EDDIE JERMAIN WILLIAMS, Appellant, v. STATE OF FLORIDA, Appellee.
Eddie Jermain Williams seeks review of his conviction and sentence for robbery. He asserts that the court failed to determine his competency to stand trial after having reason to question whether he was competent. The state concedes that reversal is warranted. We agree and reverse.
Prior to trial, Appellant's counsel filed a Motion to Appoint Expert(s) for Competency Evaluation, asserting that Appellant was unable to communicate with counsel about the facts of his case and understand the nature of the charges against him. The trial court appointed an expert to evaluate Appellant for competency to proceed. However, the record lacks any expert reports or findings of the trial court related to Appellant's competency prior to trial.
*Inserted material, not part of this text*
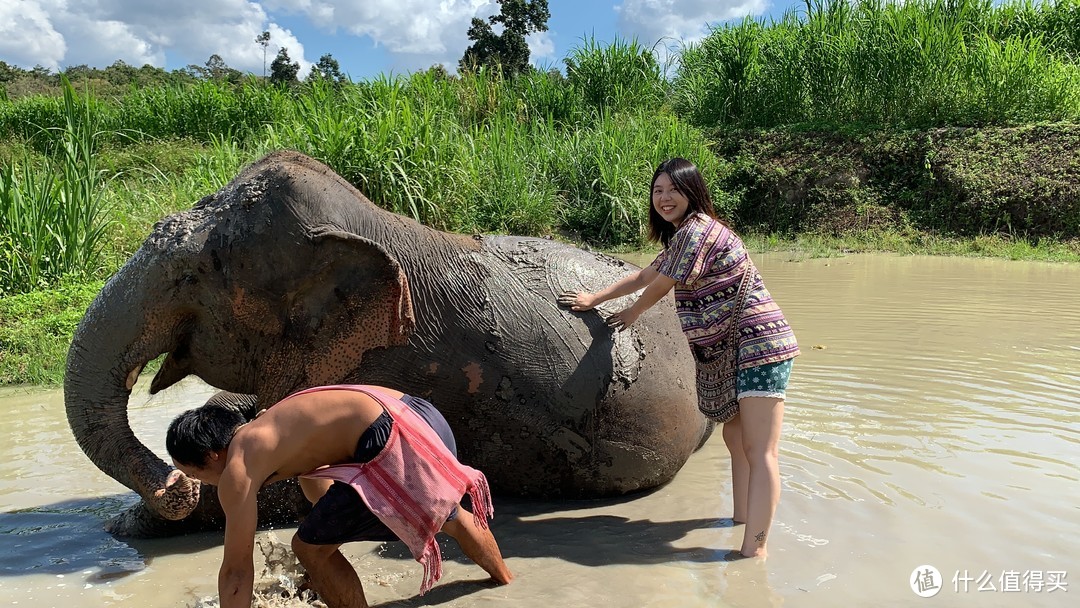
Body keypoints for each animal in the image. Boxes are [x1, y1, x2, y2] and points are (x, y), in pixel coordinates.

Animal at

“It is a due process violation to proceed against an incompetent criminal defendant.” Cotton v. State, 177 So. 3d 666, 668 (Fla. 1st DCA 2015). If, after having reasonable grounds to question a defendant's competency, “the trial court fails to hold a competency hearing or enter a written order of competency, reversal is required.” Brooks v. State, 180 So. 3d 1094, 1095 (Fla. 1st DCA 2015). On remand, the trial court shall make a written determination as to whether Appellant was competent to stand trial. “If there is evidence that existed previously which supports a finding that [Appellant] was competent at the time of trial, the court may make a determination of competency, nunc pro tunc, with no change in the judgment.” Id. at 1096. If the court cannot retroactively determine Appellant's competency at the time of the first trial, however, then it shall evaluate Appellant's present competency and, if he is competent to proceed, conduct a new trial. See id.
REVERSED and REMANDED with directions.
WETHERELL, OSTERHAUS, and M.K. THOMAS, JJ., CONCUR.